[Text — start]

By Richard Sullins | richard@rantnc.com

A $500,000 grant made by Lee County’s Board of Commissioners on November 14 to an organization affiliated with a local church will be delayed for an unknown length of time because the group – the Life Springs Action Team, Inc. – has not yet been approved by the IRS as a tax-exempt entity.

Lee County Manager Dr. John Crumpton told The Rant after Monday afternoon’s meeting of the commissioners that “it could be a matter of a few weeks or a few months. Nothing can happen until that is approved. But once it does happen, we will come back to the commissioners and seek their approval of a contractual agreement.”

Commissioners had been set to vote on a contract for the grant money at Monday’s meeting. That vote did not take place.

An IRS designation as an approved 501(c)(3) entity allows an organization to be exempt from payment of corporate taxes. But more importantly, it qualifies the group as a charity that makes it eligible to apply for, and receive, grants and to declare that contributions it receives are tax deductible by the donor, with some restrictions.

The IRS typically approves applications for 501(c)(3) status within a four to six month period. But most agencies of government are still recovering from backlogs of work that piled up during the COVID-19 pandemic and are still awaiting processing because staffing remains an issue in many departments.

The award made by the commissioners is a part of the county’s $12 million allotment from COVID relief dollars that were authorized by Congress, signed into law by the president, and paid from taxpayer funds held in trust by the U.S. Treasury. County commissioners have been making use of these very same COVID dollars to address critical issues that were exacerbated by the pandemic.

Mental illness was determined to be one of the critical challenges facing Lee County as the community and the local economy continue to recover, and the commissioners had set aside $1.5 million to address mental and emotional concerns. The $500,000 award by the commissioners for the Life Springs Dream Center represents about one-third of the amount they had reserved for mental health issues.

Commission’s cash leaves project still $834,000 short

It was just 15 days after their success with the county that Life Springs Pastor Rev. Dale Sauls and Rev. Daniel Owens, also a pastor at Life Springs and the director of the Dream Center project, moved on to another unit of Lee County government: the Sanford City Council.

The council had a handful of items to discuss in closed session as they met for a special-called workshop meeting on November 29, but the only open session item on the agenda was to “consider an update from Life Springs Church.” When it came their time to speak, the two pastors said that they had not come to ask for money, but Sauls added that “we’re at a stage where we feel like for us to do this on the level that has been done in other communities, and now since the separate 501(c)(3), we’ve never asked for the community to fund it. It’s all been funded by Life Springs Church.”

“We’re at a place now where we’re gonna need help to really go with the level of excellence and do the things that we have the vision to do,” he continued. “None of that goes back to the church at all. It is simply to be able to help the community, and so we’re just wanting you guys to be in the loop as we figure it out. And if you think it would be a blessing, if you think we could serve, if you think we could do that, then help us take it to the next level.”

[Text — finish]
[Record excerpts — start]

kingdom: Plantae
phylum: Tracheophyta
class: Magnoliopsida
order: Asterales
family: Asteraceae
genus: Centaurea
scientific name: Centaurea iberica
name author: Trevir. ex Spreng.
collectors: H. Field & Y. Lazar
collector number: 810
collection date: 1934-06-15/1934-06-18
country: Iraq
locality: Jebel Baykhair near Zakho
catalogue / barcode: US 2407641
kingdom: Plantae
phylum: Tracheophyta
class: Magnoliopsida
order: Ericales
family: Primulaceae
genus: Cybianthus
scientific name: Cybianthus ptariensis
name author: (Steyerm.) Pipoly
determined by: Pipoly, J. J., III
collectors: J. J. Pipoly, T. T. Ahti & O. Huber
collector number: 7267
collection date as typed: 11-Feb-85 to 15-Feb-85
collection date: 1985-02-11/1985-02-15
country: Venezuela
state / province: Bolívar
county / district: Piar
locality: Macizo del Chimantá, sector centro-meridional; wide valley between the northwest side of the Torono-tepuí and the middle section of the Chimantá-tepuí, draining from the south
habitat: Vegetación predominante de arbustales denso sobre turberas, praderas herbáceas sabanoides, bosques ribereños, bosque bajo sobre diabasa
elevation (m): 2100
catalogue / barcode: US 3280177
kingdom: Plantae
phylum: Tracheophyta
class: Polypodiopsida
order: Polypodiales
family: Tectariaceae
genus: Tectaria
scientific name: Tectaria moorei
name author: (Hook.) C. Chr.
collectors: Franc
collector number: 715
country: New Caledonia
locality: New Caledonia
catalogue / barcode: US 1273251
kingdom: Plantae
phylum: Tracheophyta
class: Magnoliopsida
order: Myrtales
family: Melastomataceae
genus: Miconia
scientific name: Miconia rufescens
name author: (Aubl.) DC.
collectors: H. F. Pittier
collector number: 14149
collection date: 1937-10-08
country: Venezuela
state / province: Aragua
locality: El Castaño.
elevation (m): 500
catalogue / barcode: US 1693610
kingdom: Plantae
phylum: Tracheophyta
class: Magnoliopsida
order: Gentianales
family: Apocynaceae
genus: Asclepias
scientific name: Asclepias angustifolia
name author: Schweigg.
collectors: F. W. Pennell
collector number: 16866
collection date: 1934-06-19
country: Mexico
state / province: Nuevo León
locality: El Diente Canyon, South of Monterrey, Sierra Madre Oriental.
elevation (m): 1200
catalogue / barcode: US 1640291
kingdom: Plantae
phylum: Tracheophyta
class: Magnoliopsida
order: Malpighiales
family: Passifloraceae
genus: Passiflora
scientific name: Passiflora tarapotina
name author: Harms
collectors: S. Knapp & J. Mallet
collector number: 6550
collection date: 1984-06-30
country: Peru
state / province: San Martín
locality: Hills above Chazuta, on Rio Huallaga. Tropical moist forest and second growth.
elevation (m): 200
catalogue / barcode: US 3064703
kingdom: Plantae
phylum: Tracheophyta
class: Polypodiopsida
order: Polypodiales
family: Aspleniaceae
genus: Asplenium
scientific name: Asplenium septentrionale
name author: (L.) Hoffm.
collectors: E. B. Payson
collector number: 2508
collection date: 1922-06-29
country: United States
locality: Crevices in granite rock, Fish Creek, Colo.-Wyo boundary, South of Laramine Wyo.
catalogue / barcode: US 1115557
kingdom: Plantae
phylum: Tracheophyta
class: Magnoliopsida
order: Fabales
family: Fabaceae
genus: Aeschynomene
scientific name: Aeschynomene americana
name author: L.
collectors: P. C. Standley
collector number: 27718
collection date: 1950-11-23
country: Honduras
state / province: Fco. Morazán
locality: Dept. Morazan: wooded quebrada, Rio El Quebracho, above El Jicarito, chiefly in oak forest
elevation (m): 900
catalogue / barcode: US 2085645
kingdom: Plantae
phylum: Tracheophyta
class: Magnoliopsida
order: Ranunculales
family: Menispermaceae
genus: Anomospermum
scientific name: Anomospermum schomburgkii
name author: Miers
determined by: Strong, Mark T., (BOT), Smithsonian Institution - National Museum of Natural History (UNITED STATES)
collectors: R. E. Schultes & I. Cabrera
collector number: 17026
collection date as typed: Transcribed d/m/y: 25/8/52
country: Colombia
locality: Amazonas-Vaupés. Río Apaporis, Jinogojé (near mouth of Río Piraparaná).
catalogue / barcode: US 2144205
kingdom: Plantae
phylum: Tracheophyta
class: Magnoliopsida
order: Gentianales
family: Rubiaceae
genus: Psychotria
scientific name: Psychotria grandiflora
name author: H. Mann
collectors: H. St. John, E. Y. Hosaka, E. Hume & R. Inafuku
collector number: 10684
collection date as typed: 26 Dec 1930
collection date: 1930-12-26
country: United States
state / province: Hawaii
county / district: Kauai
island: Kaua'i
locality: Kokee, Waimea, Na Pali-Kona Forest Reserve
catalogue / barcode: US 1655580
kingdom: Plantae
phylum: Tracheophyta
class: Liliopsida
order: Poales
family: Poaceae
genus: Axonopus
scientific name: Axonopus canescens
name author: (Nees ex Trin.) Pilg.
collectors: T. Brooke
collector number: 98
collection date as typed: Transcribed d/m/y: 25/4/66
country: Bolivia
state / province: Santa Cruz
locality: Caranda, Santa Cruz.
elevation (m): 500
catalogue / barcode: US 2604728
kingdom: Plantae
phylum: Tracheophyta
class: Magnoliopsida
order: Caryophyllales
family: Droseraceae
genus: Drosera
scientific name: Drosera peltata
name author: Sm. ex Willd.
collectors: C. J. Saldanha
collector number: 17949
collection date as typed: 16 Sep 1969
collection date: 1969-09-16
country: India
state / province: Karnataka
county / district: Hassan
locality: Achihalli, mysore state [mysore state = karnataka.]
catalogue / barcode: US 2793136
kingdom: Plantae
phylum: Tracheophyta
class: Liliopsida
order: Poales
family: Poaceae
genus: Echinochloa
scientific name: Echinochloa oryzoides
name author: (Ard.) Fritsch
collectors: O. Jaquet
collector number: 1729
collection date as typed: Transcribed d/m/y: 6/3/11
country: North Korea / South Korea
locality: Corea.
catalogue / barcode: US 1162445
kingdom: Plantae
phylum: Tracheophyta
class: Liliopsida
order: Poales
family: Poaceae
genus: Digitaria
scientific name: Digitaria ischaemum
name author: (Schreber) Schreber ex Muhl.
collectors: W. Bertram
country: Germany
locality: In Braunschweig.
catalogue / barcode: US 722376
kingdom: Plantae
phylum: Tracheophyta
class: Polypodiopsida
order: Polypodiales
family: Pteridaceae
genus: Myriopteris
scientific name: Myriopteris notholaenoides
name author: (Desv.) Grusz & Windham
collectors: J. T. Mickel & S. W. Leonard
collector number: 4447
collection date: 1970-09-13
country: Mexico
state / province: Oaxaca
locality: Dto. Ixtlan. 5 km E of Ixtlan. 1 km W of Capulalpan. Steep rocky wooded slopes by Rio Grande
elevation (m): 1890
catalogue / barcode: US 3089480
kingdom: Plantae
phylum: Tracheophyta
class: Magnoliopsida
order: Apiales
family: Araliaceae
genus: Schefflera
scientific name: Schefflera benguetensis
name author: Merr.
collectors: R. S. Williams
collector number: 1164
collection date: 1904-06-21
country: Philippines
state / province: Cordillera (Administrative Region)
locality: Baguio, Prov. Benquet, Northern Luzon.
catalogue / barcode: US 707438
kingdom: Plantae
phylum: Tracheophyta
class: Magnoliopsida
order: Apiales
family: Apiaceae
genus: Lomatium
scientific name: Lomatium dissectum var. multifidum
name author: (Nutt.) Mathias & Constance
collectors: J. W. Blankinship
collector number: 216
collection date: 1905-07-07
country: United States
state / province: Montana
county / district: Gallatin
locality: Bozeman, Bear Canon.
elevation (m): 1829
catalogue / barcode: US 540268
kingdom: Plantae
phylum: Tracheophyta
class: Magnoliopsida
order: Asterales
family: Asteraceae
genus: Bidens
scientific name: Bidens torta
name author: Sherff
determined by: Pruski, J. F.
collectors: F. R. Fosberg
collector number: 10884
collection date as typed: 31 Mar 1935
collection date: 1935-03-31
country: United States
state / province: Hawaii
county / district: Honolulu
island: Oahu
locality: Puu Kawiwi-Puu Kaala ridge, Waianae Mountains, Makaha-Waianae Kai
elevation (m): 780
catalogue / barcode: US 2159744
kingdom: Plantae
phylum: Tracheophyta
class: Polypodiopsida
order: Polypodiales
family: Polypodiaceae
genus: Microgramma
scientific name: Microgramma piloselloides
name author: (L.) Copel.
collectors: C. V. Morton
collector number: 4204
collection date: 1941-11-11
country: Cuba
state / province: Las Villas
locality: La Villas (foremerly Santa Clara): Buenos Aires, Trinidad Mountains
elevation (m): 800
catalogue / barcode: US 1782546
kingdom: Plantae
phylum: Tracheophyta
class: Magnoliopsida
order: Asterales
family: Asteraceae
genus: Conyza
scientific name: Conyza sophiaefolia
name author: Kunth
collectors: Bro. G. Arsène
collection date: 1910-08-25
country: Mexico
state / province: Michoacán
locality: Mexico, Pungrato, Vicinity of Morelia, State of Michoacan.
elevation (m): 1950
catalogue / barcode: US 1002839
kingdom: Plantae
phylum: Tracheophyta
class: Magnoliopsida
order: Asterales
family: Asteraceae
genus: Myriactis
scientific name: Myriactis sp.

[Record excerpts — finish]

● List of tasks:
a) Rewrite the paragraph of the Life Springs grant article that begins "An IRS designation as an approved 501(c)(3) entity" as a short bulleted list, keeping its main facts.
b) Using the Life Springs grant article, decide whether each statement agrees with it. Answer yes or no for each, and quote the words that decide it.
(i) The commissioners voted on a contract for the grant money at Monday's meeting.
(ii) The commissioners had set aside $1.5 million to address mental and emotional concerns.
(iii) The two pastors told the Sanford City Council that they had come to ask for money.
c) Retype everything in the Life Springs grant article from "By Richard Sullins" down to "a tax-exempt entity.", without changing a word.

● Outputs in order:
a)
- IRS approval as a 501(c)(3) entity exempts an organization from corporate taxes.
- More importantly, it qualifies the group as a charity.
- As a charity, the group is eligible to apply for and receive grants.
- It can also declare that contributions it receives are tax deductible by the donor, with some restrictions.

b)
(i) No: "That vote did not take place."
(ii) Yes: "the commissioners had set aside $1.5 million to address mental and emotional concerns."
(iii) No: "the two pastors said that they had not come to ask for money"

c)
By Richard Sullins | richard@rantnc.com

A $500,000 grant made by Lee County’s Board of Commissioners on November 14 to an organization affiliated with a local church will be delayed for an unknown length of time because the group – the Life Springs Action Team, Inc. – has not yet been approved by the IRS as a tax-exempt entity.